Document extract →
As the 2016-17 season looms, there remains much to settle regarding pending changes to goalie equipment.
The tighter, more form-fitting pants will be worn…once everyone gets them. The hope is that’s in time for Wednesday. But it’s possible that doesn’t occur since Reebok/CCM ships from China and Bauer from Thailand. But goalies recognize this is going to happen early in the season.
The more contoured chest/shoulder protection? That’s an uncertain target.
Kay Whitmore, the NHL’s goaltending supervisor, declined to discuss the situation. A current NHL goalie, who says he’s in favour of the changes, said he “can’t believe how difficult” this process is.
One of the biggest challenges turned out to be with the equipment companies. There are four primarily involved in producing goalie equipment: Bauer, Brian’s, Reebok/CCM and Vaughn. (The latter two are the dominant retailers when it comes to pants and the chest protector.)
According to a couple of sources, the NHL offered to pay for the prototypes, but that idea was rejected. As the goalies looked at them (at All-Star weekend and the World Cup, among other occasions) and asked for changes, costs grew at a difficult time for the industry.
Some of those companies were hit hard by the closing of US-based retailer The Sports Authority, a prominent buyer. Bauer let go of a representative named Todd Brown, who worked there for almost two decades. The loss of his institutional knowledge hurt the process.
There was also a dispute over licensing payments for the World Cup. Pittsburgh’s Matt Murray (who wears Vaughn) had to cover up his logos, looking like a goaltending Darth Vader. That didn’t help the overall relationship.

Information given →
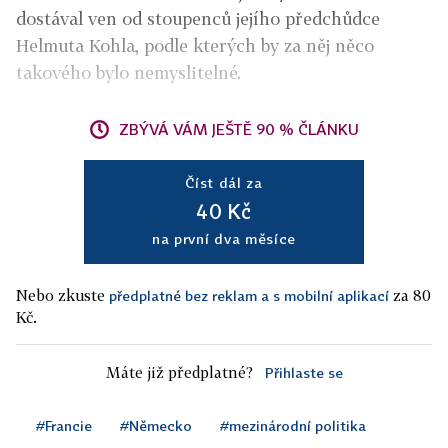
dostával ven od stoupenců jejího předchůdce
Helmuta Kohla, podle kterých by za něj něco
takového bylo nemyslitelné.
ZBÝVÁ VÁM JEŠTĚ 90 % ČLÁNKU
Číst dál za
40 Kč
na první dva měsíce
Nebo zkuste
za 80
předplatné bez reklam a s mobilní aplikací
Kč.
Máte již předplatné?
Přihlaste se
#Francie
#Německo
#mezinárodní politika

Exercises to complete →
a: In the goalie equipment text, who is the NHL's goaltending supervisor?
b: Using the goalie equipment text, say whether each statement agrees with it, giving yes or no and quoting the words that decide it: (i) The NHL's offer to pay for the prototypes was accepted. (ii) Bauer ships from Thailand. (iii) Todd Brown worked at Bauer for almost two decades.
c: Turn the paragraph of the goalie equipment text that begins "Some of those companies were hit hard" into a short list that keeps its main facts.

Solutions for each task →
a: Kay Whitmore

b:
(i) No: "the NHL offered to pay for the prototypes, but that idea was rejected"
(ii) Yes: "Bauer from Thailand"
(iii) Yes: "who worked there for almost two decades"

c:
- The closing of The Sports Authority, a prominent US-based buyer, hit some of the companies hard.
- Bauer let go of Todd Brown, a representative who had worked there for almost two decades.
- Losing his institutional knowledge hurt the process.